## [Description of the task]
Echo the lines below word for word, starting with the first line of the rows and going on through the line that contains "with the officers", both ends included.

(Saved data entries)
----------------------------------------

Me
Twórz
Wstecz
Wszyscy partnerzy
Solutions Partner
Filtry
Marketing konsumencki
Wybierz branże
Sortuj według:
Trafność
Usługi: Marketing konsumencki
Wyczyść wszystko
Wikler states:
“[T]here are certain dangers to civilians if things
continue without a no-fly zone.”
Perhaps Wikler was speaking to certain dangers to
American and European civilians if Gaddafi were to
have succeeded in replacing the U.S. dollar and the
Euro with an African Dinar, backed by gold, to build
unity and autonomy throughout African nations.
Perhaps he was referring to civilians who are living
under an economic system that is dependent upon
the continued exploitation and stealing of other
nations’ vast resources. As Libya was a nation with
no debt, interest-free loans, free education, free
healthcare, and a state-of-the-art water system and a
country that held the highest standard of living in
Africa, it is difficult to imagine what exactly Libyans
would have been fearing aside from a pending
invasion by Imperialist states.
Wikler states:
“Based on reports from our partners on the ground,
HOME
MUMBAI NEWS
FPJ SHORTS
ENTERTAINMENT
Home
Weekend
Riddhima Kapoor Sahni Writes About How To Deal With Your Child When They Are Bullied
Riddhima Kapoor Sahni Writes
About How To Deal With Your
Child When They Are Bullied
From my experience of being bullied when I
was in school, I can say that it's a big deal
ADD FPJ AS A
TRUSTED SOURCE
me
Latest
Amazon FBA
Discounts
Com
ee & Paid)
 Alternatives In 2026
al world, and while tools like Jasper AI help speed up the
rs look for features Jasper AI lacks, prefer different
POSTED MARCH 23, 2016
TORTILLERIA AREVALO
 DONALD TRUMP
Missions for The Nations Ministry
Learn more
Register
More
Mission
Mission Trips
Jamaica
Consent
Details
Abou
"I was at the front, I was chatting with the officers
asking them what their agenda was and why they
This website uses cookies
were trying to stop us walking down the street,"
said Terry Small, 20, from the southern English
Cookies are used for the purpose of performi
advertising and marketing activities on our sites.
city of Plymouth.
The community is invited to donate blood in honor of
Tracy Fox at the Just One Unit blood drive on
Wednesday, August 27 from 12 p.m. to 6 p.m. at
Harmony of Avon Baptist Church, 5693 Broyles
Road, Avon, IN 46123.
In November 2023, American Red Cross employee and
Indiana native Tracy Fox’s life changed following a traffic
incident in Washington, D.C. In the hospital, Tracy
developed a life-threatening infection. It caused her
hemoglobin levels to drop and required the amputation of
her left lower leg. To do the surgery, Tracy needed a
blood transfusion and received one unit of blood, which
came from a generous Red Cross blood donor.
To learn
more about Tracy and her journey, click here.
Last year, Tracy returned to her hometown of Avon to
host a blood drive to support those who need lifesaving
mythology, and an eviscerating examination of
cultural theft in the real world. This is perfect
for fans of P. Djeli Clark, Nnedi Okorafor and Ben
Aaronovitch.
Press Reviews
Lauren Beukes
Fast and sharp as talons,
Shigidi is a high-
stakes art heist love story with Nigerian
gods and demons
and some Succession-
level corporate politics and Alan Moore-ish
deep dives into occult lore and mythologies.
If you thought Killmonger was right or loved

----------------------------------------

## [Reply to the task]
Me
Twórz
Wstecz
Wszyscy partnerzy
Solutions Partner
Filtry
Marketing konsumencki
Wybierz branże
Sortuj według:
Trafność
Usługi: Marketing konsumencki
Wyczyść wszystko
Wikler states:
“[T]here are certain dangers to civilians if things
continue without a no-fly zone.”
Perhaps Wikler was speaking to certain dangers to
American and European civilians if Gaddafi were to
have succeeded in replacing the U.S. dollar and the
Euro with an African Dinar, backed by gold, to build
unity and autonomy throughout African nations.
Perhaps he was referring to civilians who are living
under an economic system that is dependent upon
the continued exploitation and stealing of other
nations’ vast resources. As Libya was a nation with
no debt, interest-free loans, free education, free
healthcare, and a state-of-the-art water system and a
country that held the highest standard of living in
Africa, it is difficult to imagine what exactly Libyans
would have been fearing aside from a pending
invasion by Imperialist states.
Wikler states:
“Based on reports from our partners on the ground,
HOME
MUMBAI NEWS
FPJ SHORTS
ENTERTAINMENT
Home
Weekend
Riddhima Kapoor Sahni Writes About How To Deal With Your Child When They Are Bullied
Riddhima Kapoor Sahni Writes
About How To Deal With Your
Child When They Are Bullied
From my experience of being bullied when I
was in school, I can say that it's a big deal
ADD FPJ AS A
TRUSTED SOURCE
me
Latest
Amazon FBA
Discounts
Com
ee & Paid)
 Alternatives In 2026
al world, and while tools like Jasper AI help speed up the
rs look for features Jasper AI lacks, prefer different
POSTED MARCH 23, 2016
TORTILLERIA AREVALO
 DONALD TRUMP
Missions for The Nations Ministry
Learn more
Register
More
Mission
Mission Trips
Jamaica
Consent
Details
Abou
"I was at the front, I was chatting with the officers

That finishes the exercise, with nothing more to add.